İlamlı İcraYargıtay Kararları

İş bu tensip ara kararının, İİK.nun 25 ve 25/a maddelerinde yazılı ilam niteliğini taşımadığından ilamlı takibe konu edilemeyeceği, bir başka anlatımla anılan kararın, mahkemece HMK.nun 389-393/2. maddeleri hükmüne uygun olarak verilmiş bir tedbir kararı olduğu, buna göre infaz edilmesinin gerektiği, icra emri gönderilerek takip yapılamayacağı-

İş bu tensip ara kararının, İİK.nun 25 ve 25/a maddelerinde yazılı ilam niteliğini taşımadığından ilamlı takibe konu edilemeyeceği, bir başka anlatımla anılan kararın, mahkemece HMK.nun 389-393/2. maddeleri hükmüne uygun olarak verilmiş bir tedbir kararı olduğu, buna göre infaz edilmesinin gerektiği, icra emri gönderilerek takip yapılamayacağı-

İİK.nun 25. maddesinde aynen; “çocuk teslimine ilişkin ilam icra dairesine verilince icra müdürü 24.maddede yazılı şekilde bir icra emri tebliği suretiyle borçluya (7) gün içinde çocuğun teslimini emreder. Borçlu bu emri tutmazsa çocuk nerede bulunursa bulunsun ilam hükmü zorla icra olunur.”, aynı Kanunun 25/a maddesinde ise; “çocukla şahsi münasebetlerin düzenlenmesine dair ilam hükmünün yerine getirilmesi üzerine icra müdürü, küçüğün ilam hükümleri dairesinde lehine hüküm verilen tarafla şahsi münasebette bulunmasına mani olunmamasını, aksi halde hükmün zorla yerine getirileceğini borçluya 24.maddede yazılı şekilde bir icra emri ile tebliğ eder….” şeklinde hükme yer verilmiştir. A.an düzenlemelere göre borçluya icra emri tebliğ edilebilmesi için çocuğun teslimine dair bir ilam getirilmesi zorunludur.

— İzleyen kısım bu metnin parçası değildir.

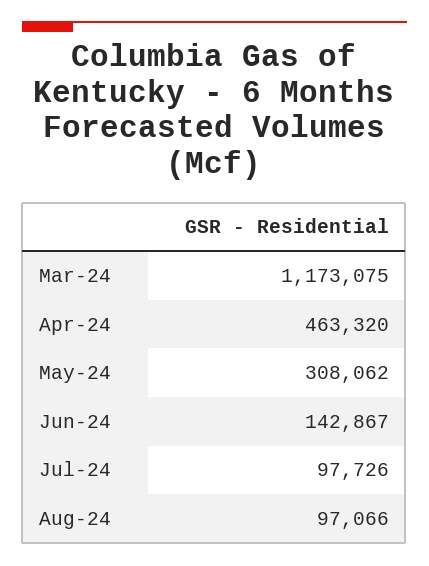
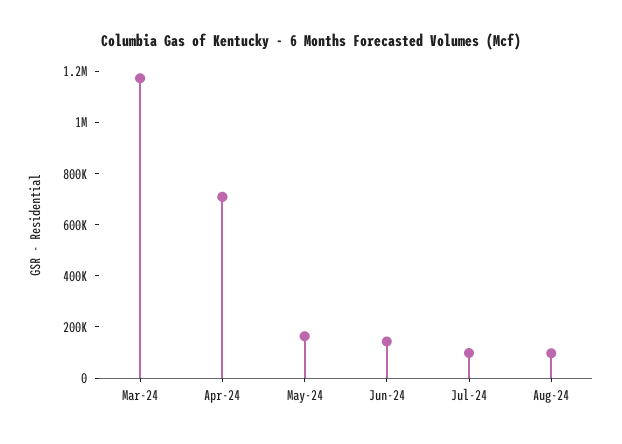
Apr-24: 463320 -> 700000
May-24: 308062 -> 150000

Somut olayda Ankara 5.Aile Mahkemesince 2011/1149 Esas  sayılı dosyada 27.10.2011 tarihinde tensip  ile  “küçükle belirtilen şekilde şahsi ilişki tesisine” dair karar verildiği, ve anılan ara kararının çocuk teslimine ilişkin ilamların infazı yoluyla takibe konulduğu anlaşılmaktadır.

İş bu tensip ara kararı yukarıda açıklanan İİK.nun 25 ve 25/a maddelerinde yazılı ilam niteliğini taşımadığından ilamlı takibe konu edilemez. Bir başka anlatımla anılan karar mahkemece HMK.nun 389-393/2. maddeleri  hükmüne uygun olarak verilmiş bir tedbir kararıdır. Buna göre infaz edilmelidir.  İcra emri gönderilerek takip yapılamaz.

Mahkemece şikayetin kabulü ile takibin iptaline karar verilmesi gerekirken yazılı gerekçeyle şikayetin reddi yönünde hüküm tesisi isabetsizdir.

SONUÇ : Borçlu vekilinin temyiz itirazlarının kabulü ile mahkeme kararının yukarıda yazılı nedenlerle İİK.nun 366. ve HUMK.nun 428. maddeleri uyarınca BOZULMASINA, taraflarca HUMK.nun 388/4. (HMK m.297/ç) ve İ.İ.K.nun 366/3.maddeleri gereğince  Yargıtay Daire ilamının  tebliğinden  itibaren  ilama karşı 10 gün içinde karar düzeltme isteğinde bulunulabileceğine 28.06.2012 tarihinde oybirliğiyle karar verildi.